World TB Day is March 24. This annual event commemorates the date in 1882 when Dr. Robert Koch announced his discovery of Mycobacterium tuberculosis, the bacteria that cause tuberculosis.
"Although preventable and treatable, malaria, tuberculosis and human immunodeficiency virus together kill more than 5 million people annually," said Thomas R. Frieden, director of the CDC.
"The burden of these diseases can be reduced -- but only with increased governmental and nongovernmental resources, effective public- private partnerships, and strengthened disease-specific and general health systems."
World TB Day provides an opportunity to communicate TB-related problems and solutions and to support worldwide TB-control efforts.
The 2010 World TB Day campaign is focused on individuals around the world who have found new ways to stop TB and can serve as an inspiration to others.
The idea is to recognize people who have introduced a variety of innovations in a variety of settings: research aimed at developing new diagnostics, drugs or vaccines; operational research, aimed at making TB care more effective and efficient; new approaches to helping people gain access to TB diagnosis and treatment; novel partnerships between actors in the fight against TB; advances in integrating TB care into health systems; new approaches to providing support from members of the community to people affected by TB; and innovative ways of raising awareness about TB.

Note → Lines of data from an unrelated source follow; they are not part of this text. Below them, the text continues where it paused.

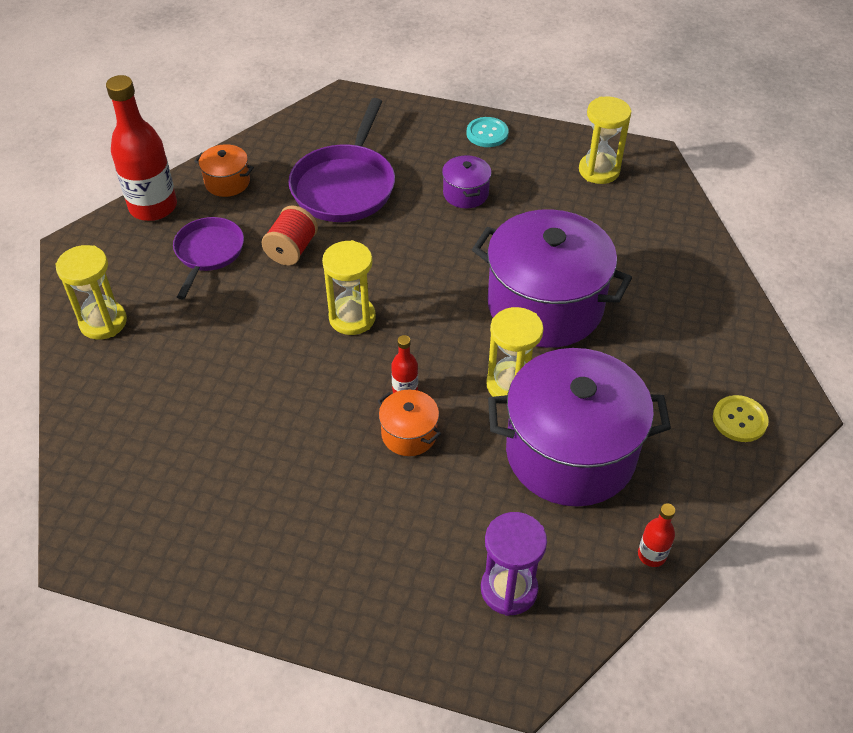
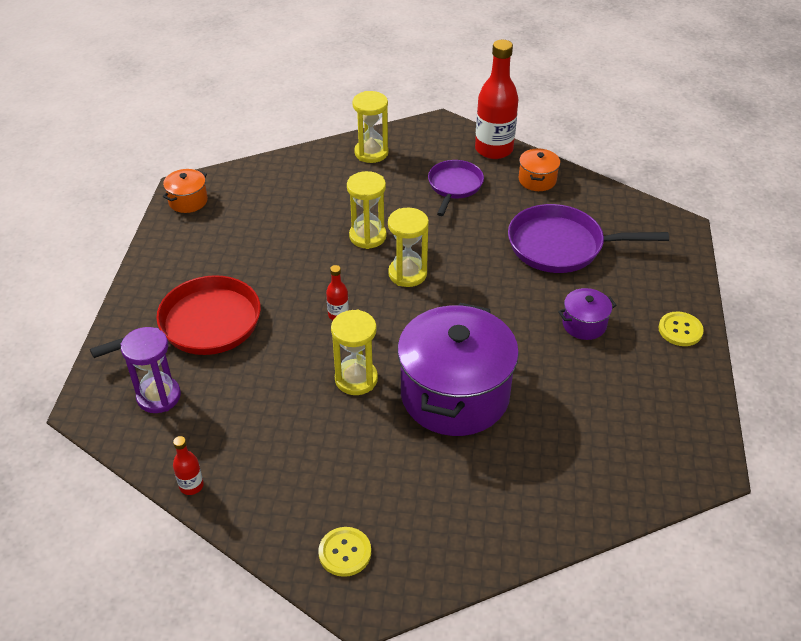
camera: 80 degrees right, 5 degrees down
(208, 253) = (454, 186): purple pan -> purple pan turned 75 degrees counterclockwise
(292, 250) = (472, 228): red spool -> none
(390, 534) = (203, 325): none -> red pan
(409, 434) = (295, 323): orange pot -> orange pot (188, 201)
(487, 133) = (680, 330): turquoise button -> yellow button
(570, 453) = (289, 425): purple pot -> none
(599, 170) = (664, 423): yellow hourglass -> yellow hourglass (367, 236)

The Centers for Disease Control and its partners are committed to eliminating TB in the United States. In the United States, the theme for World TB Day 2010 is "TB elimination: Together We Can!"
The CDC and its domestic and international partners, including the National TB Controllers Association, Stop TB USA and the global Stop TB Partnership are taking many steps to prevent further spread of TB and to reduce the overall burden of the disease. Efforts range from developing new treatment regimens and increasing the capacity of health professionals to provide adequate treatment, to issuing new recommendations for improved testing and treatment for U.S. immigrants.
Because many people are not aware of the impact of TB, local coalitions in many states and countries are convening educational and awareness activities related to World TB Day.